Assignment: Replace "Via Beata" with "Beata Way" everywhere it appears in the data below, keeping all other text unchanged. Leave the pictures out of your answer.

------ Extracted data ------

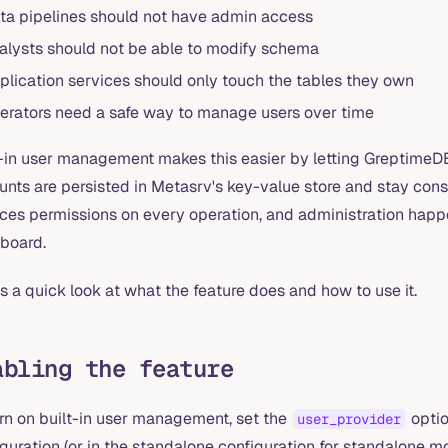
ta pipelines should not have admin access
alysts should not be able to modify schema
plication services should only touch the tables they own
erators need a safe way to manage users over time
-in user management makes this easier by letting GreptimeDB 
unts are persisted in Metasrv's key-value store and stay cons
rces permissions on every operation, and administration happ
board.
s a quick look at what the feature does and how to use it.
abling the feature
urn on built-in user management, set the
optio
user_provider
guration (or in the standalone configuration for standalone m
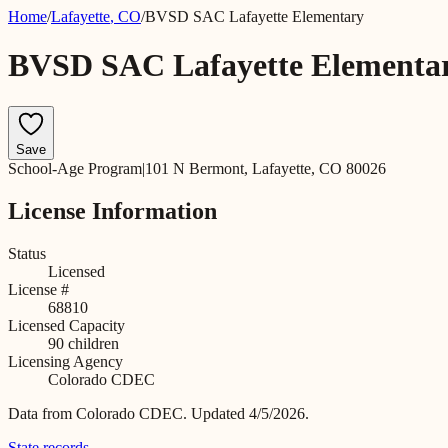
Home
/
Lafayette
,
CO
/
BVSD SAC Lafayette Elementary
BVSD SAC Lafayette Elementa
Save
School-Age Program
|
101 N Bermont, Lafayette, CO 80026
License Information
Status
Licensed
License #
68810
Licensed Capacity
90
children
Licensing Agency
Colorado CDEC
Data from
Colorado CDEC
.
Updated 4/5/2026.
State records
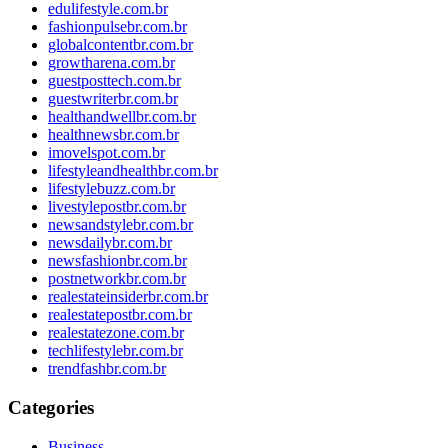
edulifestyle.com.br
fashionpulsebr.com.br
globalcontentbr.com.br
growtharena.com.br
guestposttech.com.br
guestwriterbr.com.br
healthandwellbr.com.br
healthnewsbr.com.br
imovelspot.com.br
lifestyleandhealthbr.com.br
lifestylebuzz.com.br
livestylepostbr.com.br
newsandstylebr.com.br
newsdailybr.com.br
newsfashionbr.com.br
postnetworkbr.com.br
realestateinsiderbr.com.br
realestatepostbr.com.br
realestatezone.com.br
techlifestylebr.com.br
trendfashbr.com.br
Categories
Business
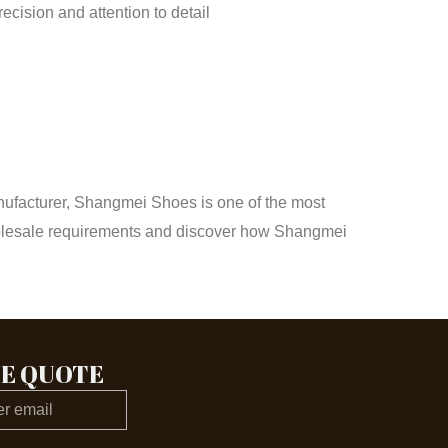
cision and attention to detail
anufacturer, Shangmei Shoes is one of the most
 wholesale requirements and discover how Shangmei
EE QUOTE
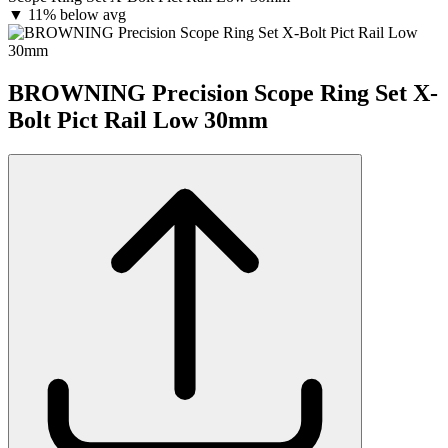
▼
11% below avg
BROWNING Precision Scope Ring Set X-
Bolt Pict Rail Low 30mm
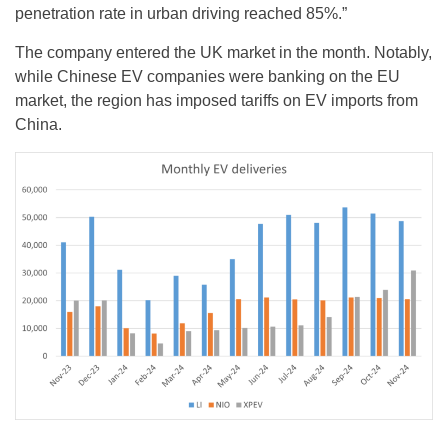
penetration rate in urban driving reached 85%.”
The company entered the UK market in the month. Notably,
while Chinese EV companies were banking on the EU
market, the region has imposed tariffs on EV imports from
China.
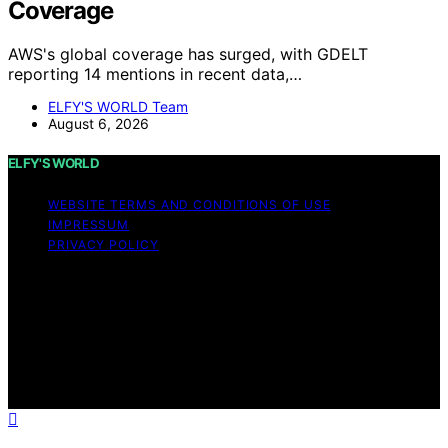
Coverage
AWS's global coverage has surged, with GDELT
reporting 14 mentions in recent data,…
ELFY'S WORLD Team
August 6, 2026
ELFY'S WORLD
WEBSITE TERMS AND CONDITIONS OF USE
IMPRESSUM
PRIVACY POLICY
Copyright © 2026 ELFY'S WORLD Content on ELFY'S
WORLD is created and published using artificial
intelligence (AI) for general informational and
educational purposes. Affiliate disclaimer As an affiliate,
we may earn a commission from qualifying purchases.
We get commissions for purchases made through links
on this website from Amazon and other third parties.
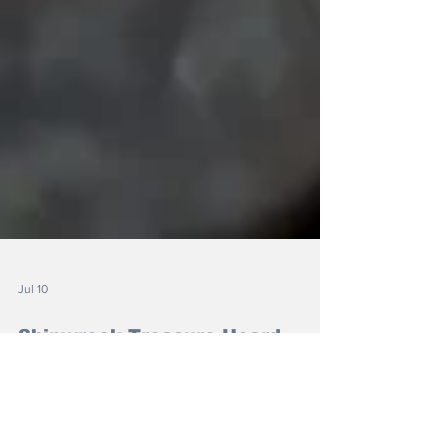
Jul 10
Shipwreck Treasure Hoard
Found by Metal Detectorist
The treasure dates back to 1583, when a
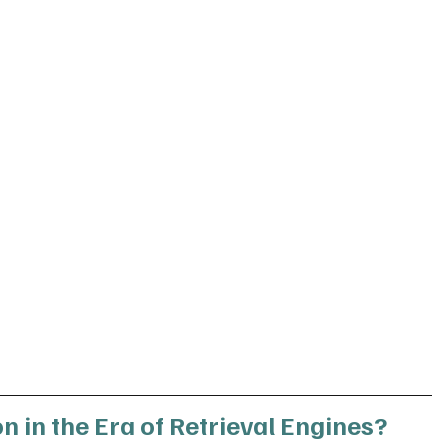
n in the Era of Retrieval Engines?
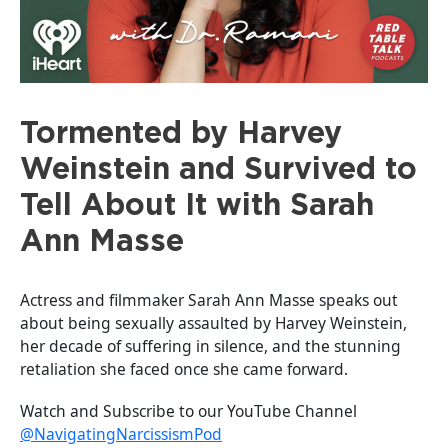
Tormented by Harvey
Weinstein and Survived to
Tell About It with Sarah
Ann Masse
Actress and filmmaker Sarah Ann Masse speaks out
about being sexually assaulted by Harvey Weinstein,
her decade of suffering in silence, and the stunning
retaliation she faced once she came forward.
Watch and Subscribe to our YouTube Channel
@NavigatingNarcissismPod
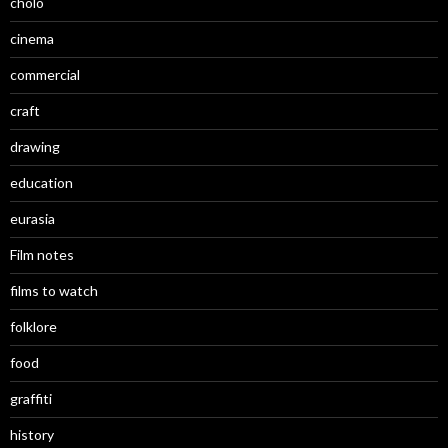
cholo
cinema
commercial
craft
drawing
education
eurasia
Film notes
films to watch
folklore
food
graffiti
history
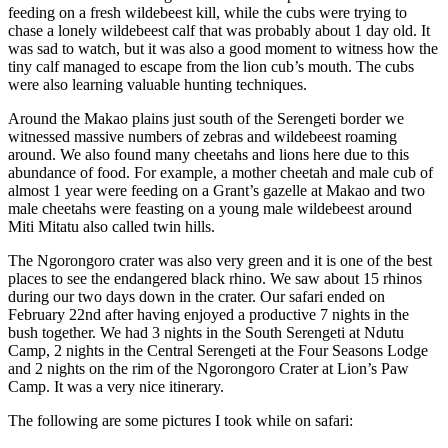
feeding on a fresh wildebeest kill, while the cubs were trying to
chase a lonely wildebeest calf that was probably about 1 day old. It
was sad to watch, but it was also a good moment to witness how the
tiny calf managed to escape from the lion cub’s mouth. The cubs
were also learning valuable hunting techniques.
Around the Makao plains just south of the Serengeti border we
witnessed massive numbers of zebras and wildebeest roaming
around. We also found many cheetahs and lions here due to this
abundance of food. For example, a mother cheetah and male cub of
almost 1 year were feeding on a Grant’s gazelle at Makao and two
male cheetahs were feasting on a young male wildebeest around
Miti Mitatu also called twin hills.
The Ngorongoro crater was also very green and it is one of the best
places to see the endangered black rhino. We saw about 15 rhinos
during our two days down in the crater. Our safari ended on
February 22nd after having enjoyed a productive 7 nights in the
bush together. We had 3 nights in the South Serengeti at Ndutu
Camp, 2 nights in the Central Serengeti at the Four Seasons Lodge
and 2 nights on the rim of the Ngorongoro Crater at Lion’s Paw
Camp. It was a very nice itinerary.
The following are some pictures I took while on safari:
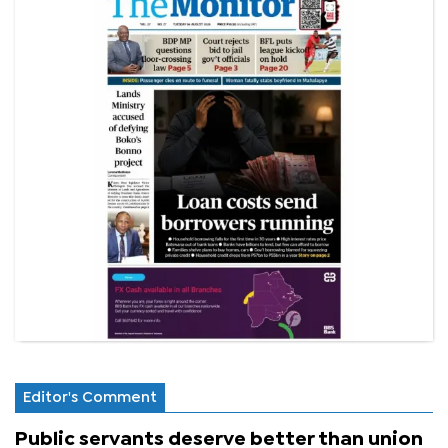
Editor's Comment
Public servants deserve better than union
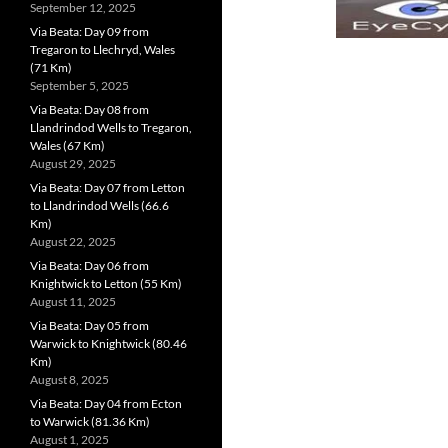
September 12, 2025
Via Beata: Day 09 from
Tregaron to Llechryd, Wales
(71 Km)
September 5, 2025
Via Beata: Day 08 from
Llandrindod Wells to Tregaron,
Wales (67 Km)
August 29, 2025
Via Beata: Day 07 from Letton
to Llandrindod Wells (66.6
Km)
August 22, 2025
Via Beata: Day 06 from
Knightwick to Letton (55 Km)
August 11, 2025
Via Beata: Day 05 from
Warwick to Knightwick (80.46
Km)
August 8, 2025
Via Beata: Day 04 from Ecton
to Warwick (81.36 Km)
August 1, 2025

------

Reply to the task:
ta pipelines should not have admin access
alysts should not be able to modify schema
plication services should only touch the tables they own
erators need a safe way to manage users over time
-in user management makes this easier by letting GreptimeDB 
unts are persisted in Metasrv's key-value store and stay cons
rces permissions on every operation, and administration happ
board.
s a quick look at what the feature does and how to use it.
abling the feature
urn on built-in user management, set the
optio
user_provider
guration (or in the standalone configuration for standalone m
Home
/
Lafayette
,
CO
/
BVSD SAC Lafayette Elementary
BVSD SAC Lafayette Elementa
Save
School-Age Program
|
101 N Bermont, Lafayette, CO 80026
License Information
Status
Licensed
License #
68810
Licensed Capacity
90
children
Licensing Agency
Colorado CDEC
Data from
Colorado CDEC
.
Updated 4/5/2026.
State records
edulifestyle.com.br
fashionpulsebr.com.br
globalcontentbr.com.br
growtharena.com.br
guestposttech.com.br
guestwriterbr.com.br
healthandwellbr.com.br
healthnewsbr.com.br
imovelspot.com.br
lifestyleandhealthbr.com.br
lifestylebuzz.com.br
livestylepostbr.com.br
newsandstylebr.com.br
newsdailybr.com.br
newsfashionbr.com.br
postnetworkbr.com.br
realestateinsiderbr.com.br
realestatepostbr.com.br
realestatezone.com.br
techlifestylebr.com.br
trendfashbr.com.br
Categories
Business
cision and attention to detail
anufacturer, Shangmei Shoes is one of the most
 wholesale requirements and discover how Shangmei
EE QUOTE
▼
11% below avg
BROWNING Precision Scope Ring Set X-
Bolt Pict Rail Low 30mm
penetration rate in urban driving reached 85%.”
The company entered the UK market in the month. Notably,
while Chinese EV companies were banking on the EU
market, the region has imposed tariffs on EV imports from
China.
Coverage
AWS's global coverage has surged, with GDELT
reporting 14 mentions in recent data,…
ELFY'S WORLD Team
August 6, 2026
ELFY'S WORLD
WEBSITE TERMS AND CONDITIONS OF USE
IMPRESSUM
PRIVACY POLICY
Copyright © 2026 ELFY'S WORLD Content on ELFY'S
WORLD is created and published using artificial
intelligence (AI) for general informational and
educational purposes. Affiliate disclaimer As an affiliate,
we may earn a commission from qualifying purchases.
We get commissions for purchases made through links
on this website from Amazon and other third parties.
Jul 10
Shipwreck Treasure Hoard
Found by Metal Detectorist
The treasure dates back to 1583, when a
n in the Era of Retrieval Engines?
Tormented by Harvey
Weinstein and Survived to
Tell About It with Sarah
Ann Masse
Actress and filmmaker Sarah Ann Masse speaks out
about being sexually assaulted by Harvey Weinstein,
her decade of suffering in silence, and the stunning
retaliation she faced once she came forward.
Watch and Subscribe to our YouTube Channel
@NavigatingNarcissismPod
cholo
cinema
commercial
craft
drawing
education
eurasia
Film notes
films to watch
folklore
food
graffiti
history
feeding on a fresh wildebeest kill, while the cubs were trying to
chase a lonely wildebeest calf that was probably about 1 day old. It
was sad to watch, but it was also a good moment to witness how the
tiny calf managed to escape from the lion cub’s mouth. The cubs
were also learning valuable hunting techniques.
Around the Makao plains just south of the Serengeti border we
witnessed massive numbers of zebras and wildebeest roaming
around. We also found many cheetahs and lions here due to this
abundance of food. For example, a mother cheetah and male cub of
almost 1 year were feeding on a Grant’s gazelle at Makao and two
male cheetahs were feasting on a young male wildebeest around
Miti Mitatu also called twin hills.
The Ngorongoro crater was also very green and it is one of the best
places to see the endangered black rhino. We saw about 15 rhinos
during our two days down in the crater. Our safari ended on
February 22nd after having enjoyed a productive 7 nights in the
bush together. We had 3 nights in the South Serengeti at Ndutu
Camp, 2 nights in the Central Serengeti at the Four Seasons Lodge
and 2 nights on the rim of the Ngorongoro Crater at Lion’s Paw
Camp. It was a very nice itinerary.
The following are some pictures I took while on safari:
Editor's Comment
Public servants deserve better than union
September 12, 2025
Beata Way: Day 09 from
Tregaron to Llechryd, Wales
(71 Km)
September 5, 2025
Beata Way: Day 08 from
Llandrindod Wells to Tregaron,
Wales (67 Km)
August 29, 2025
Beata Way: Day 07 from Letton
to Llandrindod Wells (66.6
Km)
August 22, 2025
Beata Way: Day 06 from
Knightwick to Letton (55 Km)
August 11, 2025
Beata Way: Day 05 from
Warwick to Knightwick (80.46
Km)
August 8, 2025
Beata Way: Day 04 from Ecton
to Warwick (81.36 Km)
August 1, 2025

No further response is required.